Wie kan zeggen wat de wereld is? De wereld is in beweging, en dus onleesbaar, de omlopende wind, de verschuivende, onzichtbaar veranderende platen
Louise Glück, Averno
In The Rise richten componist Eva Reiter en choreograaf Michiel Vandevelde zich op de verschillende werelden die naast elkaar bestaan, die elkaar afwisselen en zich achtereenvolgens op het podium ontvouwen. Het is dankzij vertaling dat dergelijke nieuwe werelden het levenslicht zien. Door symbolen, tekens, gebaren en geluiden te vertalen en te hercontexualiseren, worden nieuwe talen gecreëerd en wordt ons perspectief op een bepaalde wereld volledig getransformeerd.
Ruben Grandits staat centraal in het stuk. Deze jonge performer is doof, maar toch de enige persoon die in staat is om het verhaal op het publiek over te brengen. Zijn handen zijn uitgerust met sensoren – zijn gebaren worden automatisch omgezet in geluid. Als hij aan de hand van gebaren met ons praat, dienen die als fundament voor een wereld vol geluid en beweging. Omgekeerd wordt muziek weer vertaald naar visuele gebaren, waardoor het stuk ook toegankelijk is voor doven. The Rise heeft een focus op echo’s en bemiddeling. Het stuk dient tot voorbeeld van communicatiemiddelen waarin bemiddeling niet kan – en niet zal – worden vermeden.

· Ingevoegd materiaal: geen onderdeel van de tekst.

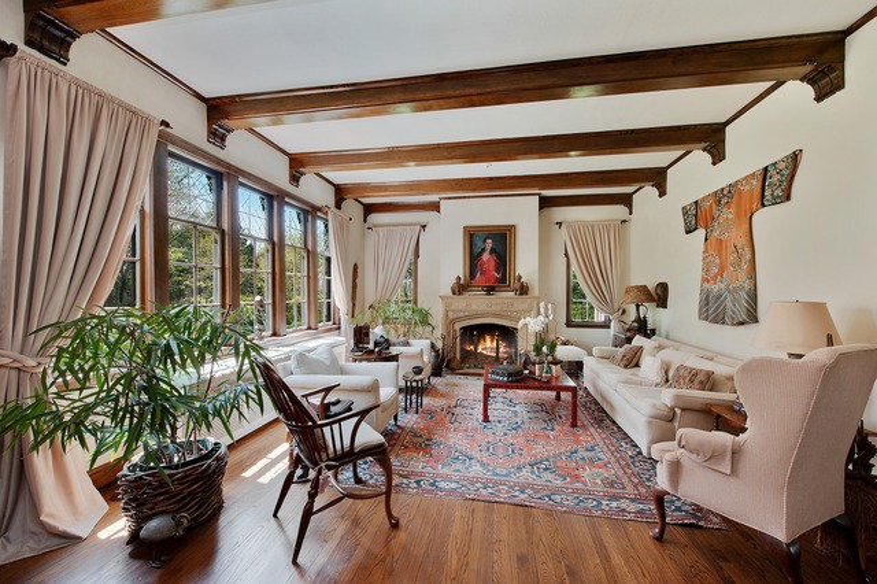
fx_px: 365
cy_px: 292
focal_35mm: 15
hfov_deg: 100.4
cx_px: 438
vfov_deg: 77.3
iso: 200
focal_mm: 15
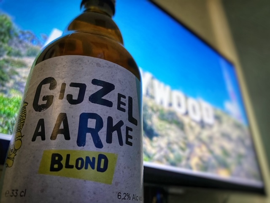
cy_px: 102
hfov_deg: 67.3
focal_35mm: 26
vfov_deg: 53.1
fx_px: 203
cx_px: 135
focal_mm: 4.25
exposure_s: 1/53
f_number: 1.8
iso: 500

The Rise is gebaseerd op de poëzie van Nobelprijswinnaar Louise Glück, met name haar publicatie Averno, die het vertrekpunt vormt voor het libretto. Averno is een kratermeer in Italië en werd in de oudheid gezien als de toegangspoort tot de onderwereld. In haar gedichten verbindt Glück de wereld van de levenden met die van de doden, en laat ze beide in wisselwerking treden met elkaar. Door van de ene wereld in de andere te stappen, worden beelden opgeroepen van leven en dood, van de eeuwigheid en het wereldse. Net zoals het oppervlak van het meer een soort doorlaatbaar membraan is, dat leidt naar dat parallelle universum, creëren we parallelle en tussenliggende werelden aan de hand van de manier waarop deze gedichten worden opgevoerd.

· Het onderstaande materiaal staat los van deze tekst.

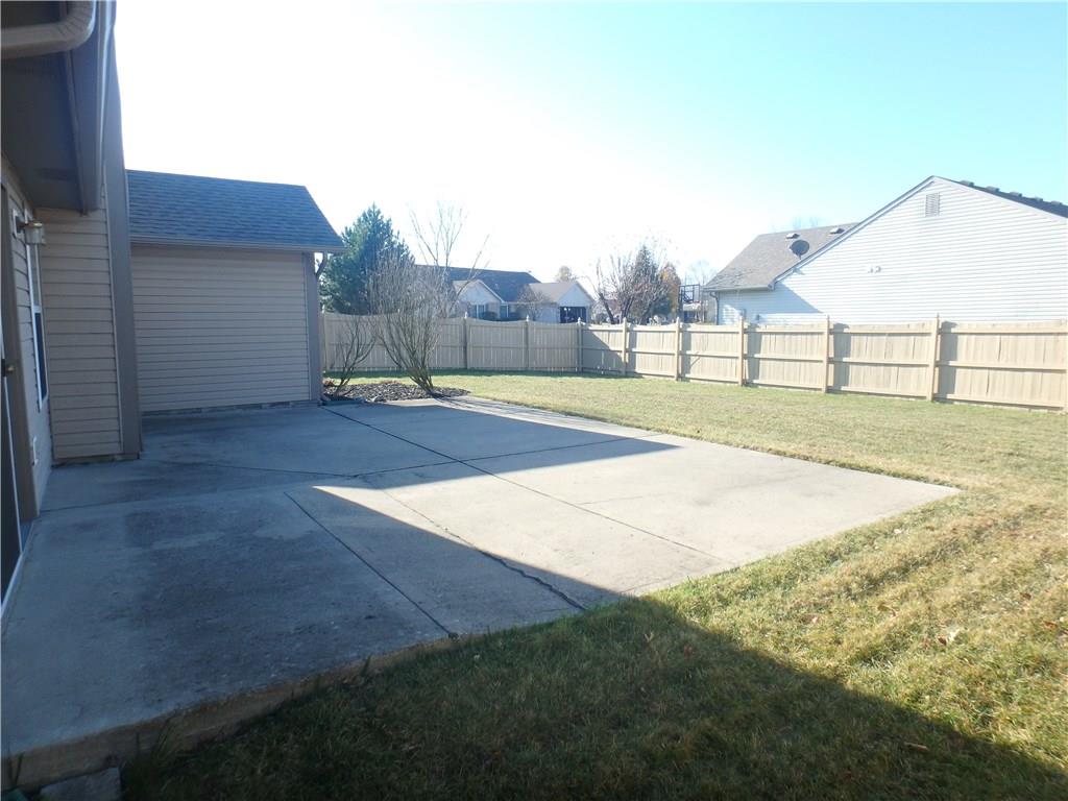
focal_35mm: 21
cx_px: 534
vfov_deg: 63.4
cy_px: 400
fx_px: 648
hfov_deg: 79.0
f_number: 3.5
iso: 125
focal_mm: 3.7
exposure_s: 1/400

Doorheen het hele werk kunnen we geen traditionele muziekinstrumenten zien of horen – alleen nieuwe, zelfgebouwde instrumenten vormen het skelet van de muziek en het decor. Alle instrumenten werden bedacht met het idee dat beweging rechtstreeks in geluid zou worden omgezet – soms collectief. Het ensemble bestaat uit vier dansers, vier muzikanten, een zanger en de verteller, die samen een ‘homogene’ groep vormen met echoënd materiaal. Samen vormen ze bovendien een ‘koor’, dat een beslissende functie vervult in zijn collectieve rol, en op het podium steeds meer de vorm aanneemt van een nieuwe gemeenschap. Terwijl muzikale informatie wordt weergalmd in gebarentaal – in die zin van bemiddeling – zijn er verschillende manieren om dit werk te interpreteren en in zich op te nemen. Een onvermogen om individuele aspecten te begrijpen is geen tekortkoming en hoeft niet te worden gecompenseerd! In tegendeel: het vertegenwoordigt de verschillende gezichtspunten van waaruit we ons begrip kunnen puren.